Question

If the line $x+2by+7=0$ is a diameter of the circle ${{x}^{2}}+{{y}^{2}}-6x+2y=0$ then $b$ is equal to
(a) $3$
(b) $-5$
(c) $-1$
(d) $5$

Answer 1

Hint: Compare the given equation of the circle from the general equation of the circle and find the centre of the circle. After that put the value of the centre in diameter equation to find the value of b.

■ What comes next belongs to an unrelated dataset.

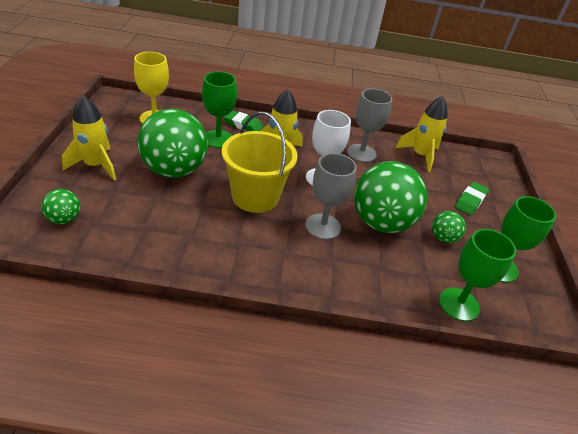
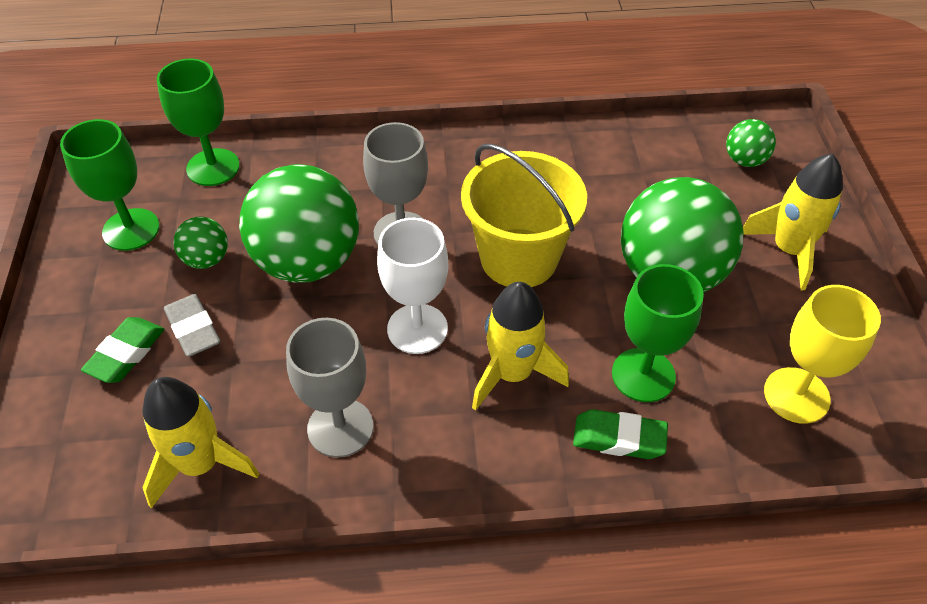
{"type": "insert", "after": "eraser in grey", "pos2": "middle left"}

Complete step-by-step answer:
We are given the equation of a circle that is,
${{x}^{2}}+{{y}^{2}}-6x+2y=0.......(i)$
We know the general equation of the circle is,
${{x}^{2}}+{{y}^{2}}+2gx+2fy+C=0........(ii)$
Comparing the equation (i) and (ii), we get
$2g=-6$ and $2f=2$
Dividing throughout by $'2'$ , we get
$g=\dfrac{-6}{2}$and $f=\dfrac{2}{2}$
$g=-3$$f=1$
In the general form of the equation of a circle the centre is $(-g,-f)$.
So, the centre coordinate of the given equation of circle is $(3,-1)$.
It has been told that the line is the diameter of the circle which means it passes through the circle’s centre only.
So, the coordinate $(3,-1)$must satisfy the equation of the line $x+2by+7=0$.
Putting the values of $x=3\text{ and }y=-1$, we get
$\Rightarrow x+2by+7=0$
$\Rightarrow 3+2b\times (-1)+7=0$
$\Rightarrow 3-2b+7=0$
$\Rightarrow 10=2b$
$\Rightarrow b=\dfrac{10}{2}$
$\therefore b=5$
So, option (d) is the correct answer.
Answer is option (d).

Note: We have to understand that the points or the coordinates which are coming as the centre of the circle must satisfy the given equation of line. So, you can put the value of x and y to calculate the value of ‘b’.
Students forget that the line is a diameter, so they may get confused that diameter passes through the centre.